If pictures are present, leave them out, and copy the data word for word.

++++++++++

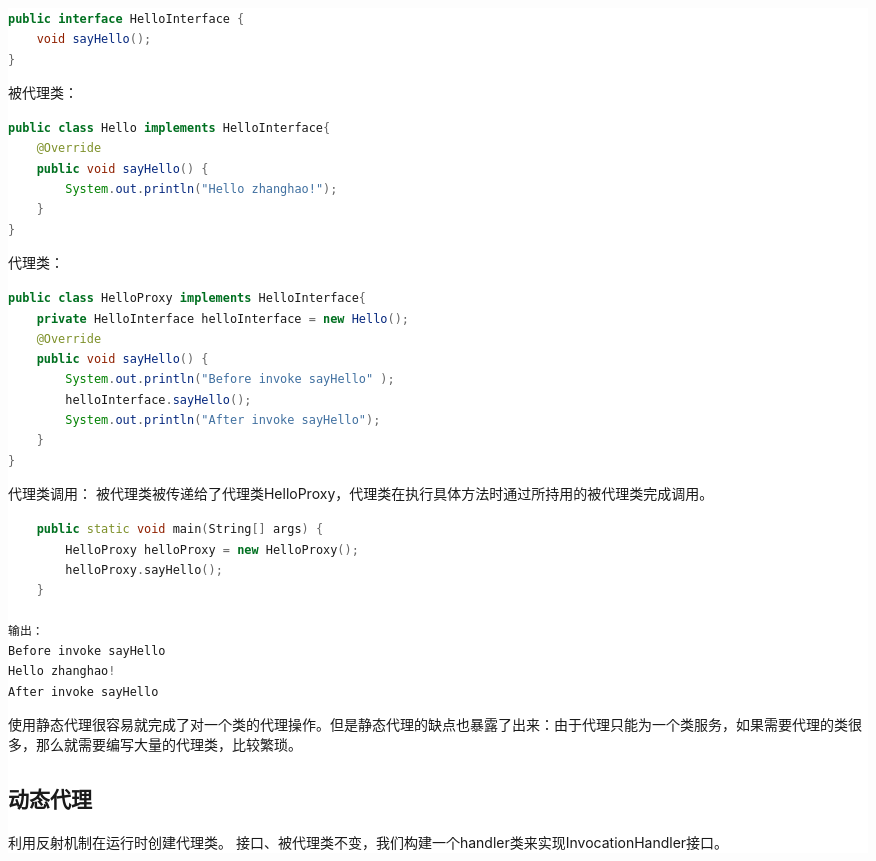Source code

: 
   ```csharp
   public interface HelloInterface {
       void sayHello();
   }
   ```

   被代理类：

   

   ```java
   public class Hello implements HelloInterface{
       @Override
       public void sayHello() {
           System.out.println("Hello zhanghao!");
       }
   }
   ```

   代理类：

   

   ```java
   public class HelloProxy implements HelloInterface{
       private HelloInterface helloInterface = new Hello();
       @Override
       public void sayHello() {
           System.out.println("Before invoke sayHello" );
           helloInterface.sayHello();
           System.out.println("After invoke sayHello");
       }
   }
   ```

   代理类调用：
   被代理类被传递给了代理类HelloProxy，代理类在执行具体方法时通过所持用的被代理类完成调用。

   

   ```cpp
       public static void main(String[] args) {
           HelloProxy helloProxy = new HelloProxy();
           helloProxy.sayHello();
       }
       
   输出：
   Before invoke sayHello
   Hello zhanghao!
   After invoke sayHello
   ```

   使用静态代理很容易就完成了对一个类的代理操作。但是静态代理的缺点也暴露了出来：由于代理只能为一个类服务，如果需要代理的类很多，那么就需要编写大量的代理类，比较繁琐。

   ## 动态代理

   利用反射机制在运行时创建代理类。
   接口、被代理类不变，我们构建一个handler类来实现InvocationHandler接口。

++++++++++

## ANSWER BOX
Source code

: 
   ```csharp
   public interface HelloInterface {
       void sayHello();
   }
   ```

   被代理类：

   

   ```java
   public class Hello implements HelloInterface{
       @Override
       public void sayHello() {
           System.out.println("Hello zhanghao!");
       }
   }
   ```

   代理类：

   

   ```java
   public class HelloProxy implements HelloInterface{
       private HelloInterface helloInterface = new Hello();
       @Override
       public void sayHello() {
           System.out.println("Before invoke sayHello" );
           helloInterface.sayHello();
           System.out.println("After invoke sayHello");
       }
   }
   ```

   代理类调用：
   被代理类被传递给了代理类HelloProxy，代理类在执行具体方法时通过所持用的被代理类完成调用。

   

   ```cpp
       public static void main(String[] args) {
           HelloProxy helloProxy = new HelloProxy();
           helloProxy.sayHello();
       }
       
   输出：
   Before invoke sayHello
   Hello zhanghao!
   After invoke sayHello
   ```

   使用静态代理很容易就完成了对一个类的代理操作。但是静态代理的缺点也暴露了出来：由于代理只能为一个类服务，如果需要代理的类很多，那么就需要编写大量的代理类，比较繁琐。

   ## 动态代理

   利用反射机制在运行时创建代理类。
   接口、被代理类不变，我们构建一个handler类来实现InvocationHandler接口。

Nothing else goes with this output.